The G-8 initiative in Ethiopia is providing a modest counterweight to billions of dollars that China is pouring into Africa though the financing and construction of major infrastructure projects, including a critical rail line to link landlocked Ethiopia with the port of Djibouti, upgrades to rural roads, a hydroelectric dam on the Nile River and a mass transit project in Addis Ababa.

China's huge program has hamstrung the food and farming initiatives. China is financing much of the work, and Chinese companies are overseeing the construction, but the cost to Ethiopia's federal treasury is steep. To help pay for it, the cash-strapped government began requiring banks to buy bonds worth 27 percent of their annual loans, a move that has made private financing hard to get. The area around Addis Ababa is littered with abandoned private construction projects.


In Guatemala, U.S. officials credit the government of President Otto Perez Molina with adopting a "Zero Hunger" policy initiated by his predecessor. He's also seeing through the expansion of agricultural extension services to smallholder farmers.

But some leaders in Guatemala's western highlands, the focus of the Feed the Future projects, say the government doles out assistance selectively to supporters of the ruling party. And there is a big question whether the next government will follow through on the current administration's commitments. Guatemalan voters are notoriously fickle, voting in a new party every four years. The next election is in 2015.

That's the "million-dollar question," Sebastian Marcucci, Guatemala's vice minister of agriculture for extension and food security, said when asked whether the next administration would continue the Feed the Future initiatives. The Zero Hunger policy "shouldn't carry a political banner. A malnourished country causes too many setbacks for our country," he says.

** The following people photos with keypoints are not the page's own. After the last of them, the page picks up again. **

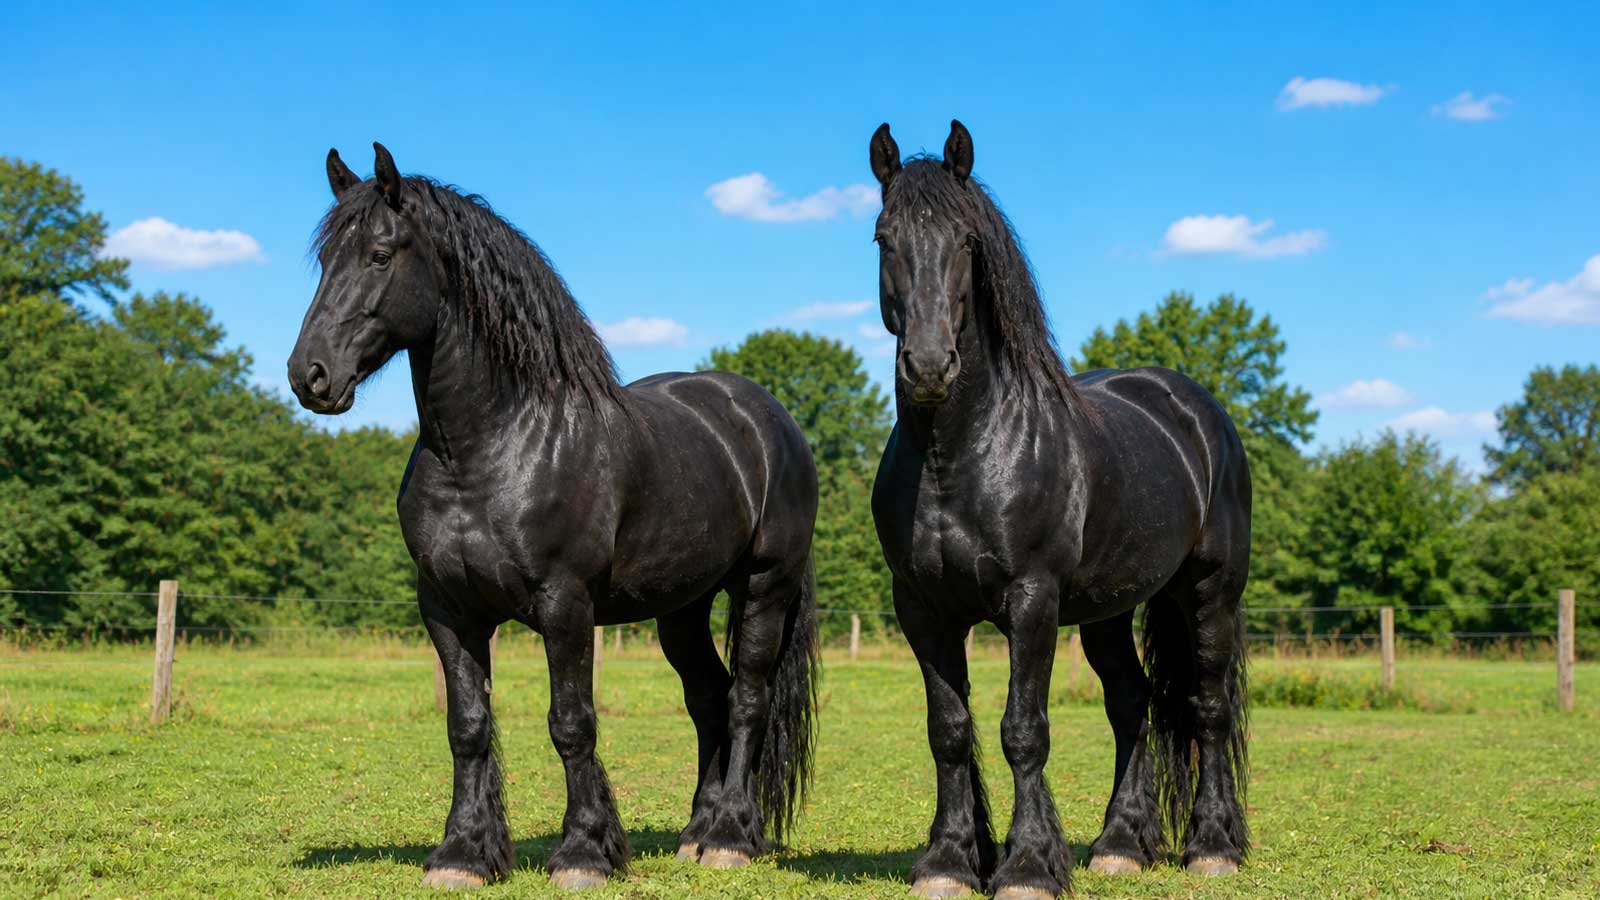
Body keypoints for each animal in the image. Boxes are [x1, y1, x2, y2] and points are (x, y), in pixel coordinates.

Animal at [287, 143, 820, 890]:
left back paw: (730, 838)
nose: (309, 376)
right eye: (324, 261)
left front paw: (585, 852)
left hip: (763, 586)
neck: (491, 447)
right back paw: (694, 832)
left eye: (381, 255)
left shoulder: (564, 605)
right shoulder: (446, 609)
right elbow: (467, 726)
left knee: (747, 698)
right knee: (709, 698)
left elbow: (572, 723)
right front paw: (463, 853)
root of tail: (768, 419)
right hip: (681, 609)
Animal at [866, 121, 1252, 899]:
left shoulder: (1032, 600)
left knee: (1208, 706)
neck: (961, 455)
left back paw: (1212, 846)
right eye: (883, 238)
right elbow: (948, 729)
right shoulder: (921, 607)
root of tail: (1197, 412)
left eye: (967, 243)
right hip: (1108, 611)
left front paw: (1028, 865)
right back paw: (1120, 845)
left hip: (1210, 591)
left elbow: (1024, 730)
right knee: (1133, 704)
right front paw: (949, 860)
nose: (929, 366)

What the Perez government hasn't done is put significantly more money behind its rhetoric. Tax collections in Guatemala amount to just 10 percent of GDP, compared with about half in the United States. Guatemala's business elites fight tax increases at the same time they fret about Guatemala's image abroad because of its high malnutrition, says Henry Schmick, the USDA's top official in Guatemala.

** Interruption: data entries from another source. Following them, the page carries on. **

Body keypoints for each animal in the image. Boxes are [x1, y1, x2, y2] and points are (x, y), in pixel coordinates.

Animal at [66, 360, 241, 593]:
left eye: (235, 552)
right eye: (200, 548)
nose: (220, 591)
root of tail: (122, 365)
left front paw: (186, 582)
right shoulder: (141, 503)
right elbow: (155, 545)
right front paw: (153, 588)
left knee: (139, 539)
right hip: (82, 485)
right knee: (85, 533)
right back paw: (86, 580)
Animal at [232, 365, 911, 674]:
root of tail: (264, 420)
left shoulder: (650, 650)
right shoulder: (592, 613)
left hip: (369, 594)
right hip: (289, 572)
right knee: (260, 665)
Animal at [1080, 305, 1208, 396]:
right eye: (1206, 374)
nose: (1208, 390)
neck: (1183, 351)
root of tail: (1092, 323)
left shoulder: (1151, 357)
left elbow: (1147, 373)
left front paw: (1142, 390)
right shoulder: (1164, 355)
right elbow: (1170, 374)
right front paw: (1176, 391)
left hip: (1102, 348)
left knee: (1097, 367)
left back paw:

In sharp contrast to Ethiopia, where virtually everyone is poor, Guatemala has one of the highest rates of economic inequality in the world; the wealthiest 10 percent of the population accounts for nearly half its income. This inequality is reflected in agriculture, too: 2.5 percent of Guatemala's farms control 65 percent of the agricultural land, according to the World Bank.

The 19 countries are being tracked to determine whether malnutrition and farm output improve, but the results won't be known for several years. Many of the target countries are likely to want more time. Ethiopia needs until 2021, Bomba says. Those timetables would leave the fate of the program up to the next president.

Many of the 19 target countries are important strategically to the United States: Ethiopia, home to a U.S. drone base, as well as Kenya are important to the U.S. effort to contain terrorist groups in eastern Africa, while Guatemala and Honduras are sources of drugs and illegal immigration.

"This is the big mistake that many development partners make, is feeling that a five-year project is sufficient and then moving on to something else," Bomba says. "We need sustained engagement on a particular issue to allow government and other domestic partners to take it over."